You know, it's so much easier for me to trust God with my own body than with my family. I have said several times that I'm ok with having cancer because I know that God knows what He's doing. I've even pointed out blessings that would have never happened if it weren't for this disease. But leaving my family...that's hard. Trusting that they will be just fine while I'm gone, that God will provide for them just as He always has...it's difficult to feel peaceful about that.
I'm sitting here, reading that last sentence again. That's my problem, isn't it? I have put myself in the role of provider instead of completely understanding that everything comes from God. I have called Him Jehovah Rapha (God my Healer), but I have not leaned on Him as Jehovah Jireh (God my Provider).
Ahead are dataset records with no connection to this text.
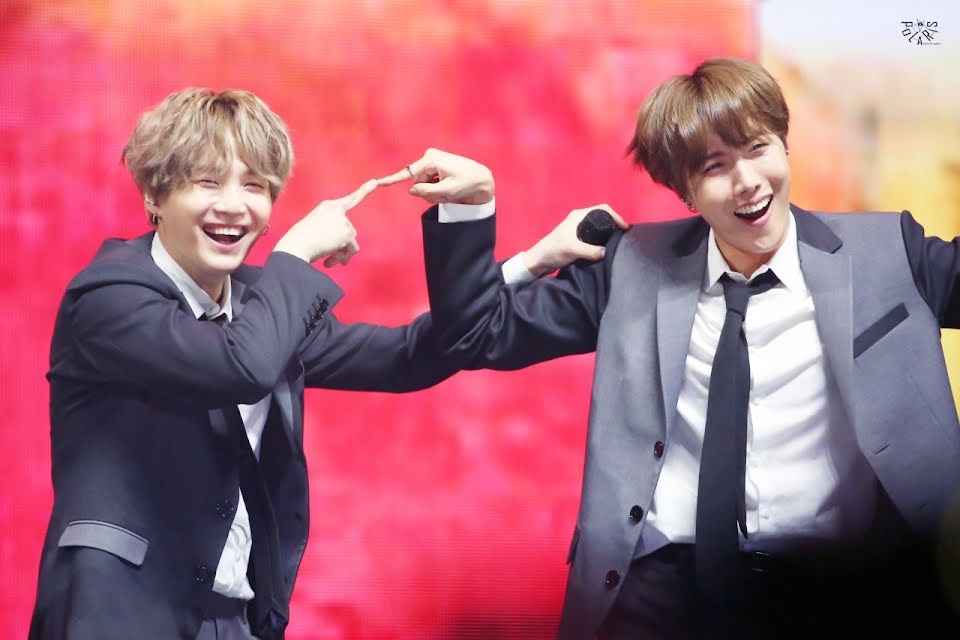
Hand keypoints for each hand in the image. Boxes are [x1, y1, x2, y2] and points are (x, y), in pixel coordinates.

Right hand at [273, 179, 376, 266]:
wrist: (295, 246)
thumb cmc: (300, 242)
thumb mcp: (316, 234)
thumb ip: (333, 239)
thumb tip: (345, 259)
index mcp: (327, 207)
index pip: (350, 200)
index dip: (364, 191)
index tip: (374, 182)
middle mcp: (336, 209)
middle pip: (350, 231)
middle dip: (342, 246)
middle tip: (328, 256)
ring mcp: (342, 220)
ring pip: (352, 241)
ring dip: (342, 253)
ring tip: (327, 258)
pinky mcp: (347, 232)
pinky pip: (352, 249)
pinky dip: (342, 257)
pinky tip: (328, 260)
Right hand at [378, 148, 493, 204]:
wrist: (481, 178)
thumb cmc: (467, 184)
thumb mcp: (447, 191)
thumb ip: (427, 192)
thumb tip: (411, 190)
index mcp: (431, 159)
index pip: (408, 173)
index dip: (392, 180)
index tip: (377, 183)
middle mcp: (429, 157)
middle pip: (418, 182)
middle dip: (429, 191)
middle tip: (447, 192)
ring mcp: (431, 161)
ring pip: (423, 184)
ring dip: (434, 191)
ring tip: (450, 188)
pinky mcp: (434, 166)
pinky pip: (428, 182)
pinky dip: (436, 188)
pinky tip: (449, 185)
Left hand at [522, 204, 628, 276]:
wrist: (539, 261)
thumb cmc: (553, 251)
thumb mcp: (573, 249)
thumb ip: (591, 251)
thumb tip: (609, 252)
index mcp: (578, 215)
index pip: (603, 209)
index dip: (616, 216)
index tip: (625, 229)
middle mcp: (579, 219)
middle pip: (603, 217)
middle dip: (615, 224)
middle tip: (624, 237)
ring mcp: (578, 229)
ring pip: (599, 227)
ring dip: (609, 233)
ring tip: (618, 243)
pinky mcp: (577, 239)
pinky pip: (594, 236)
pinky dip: (602, 239)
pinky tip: (607, 248)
And now I see how foolish I am. Because He has already provided, and shown me that they were provided for and yet I insisted on worrying. He gave me Tosha to oversee my household. She is sweet, even-tempered, smart and patient. He gave me my dear sister, Renee, who has already organized meals being brought to our home while I'm gone and even a few after I get back. He has given me my mom and sister-in-law who can help Renee with a grocery store run if needed, and checking on everyone just to make sure they aren't going without. Just today I found out that my mother-in-law won't be going to Michigan as was planned, so she will take the boys for one night. That will help Mikey so much. I was glad when I heard, but now...now I can see that God was showing me His perfect provision for the very things I have been concerned about.
I am so unworthy of such a Savior. Who has anticipated my every thought, who has already conquered every obstacle. I keep trying to define and confine Him, and He keeps overflowing every box I create.
“Aslan" said Lucy "you're bigger"."That is because you are older, little one" answered he."Not because you are?""I am not. But every year you grow, you will find me bigger."
― C.S. Lewis, Prince Caspian: The Return to Narnia
Oh, Lord; my Savior, my Healer, my perfect Provider...thank you for growing me tonight. I ask that You continue to purify and strengthen me. You know that I will miss my children and my wonderful husband while we are apart. Thank you for soothing this Mama with assurance of your protection and provision. Forgive me for my doubt, I pray!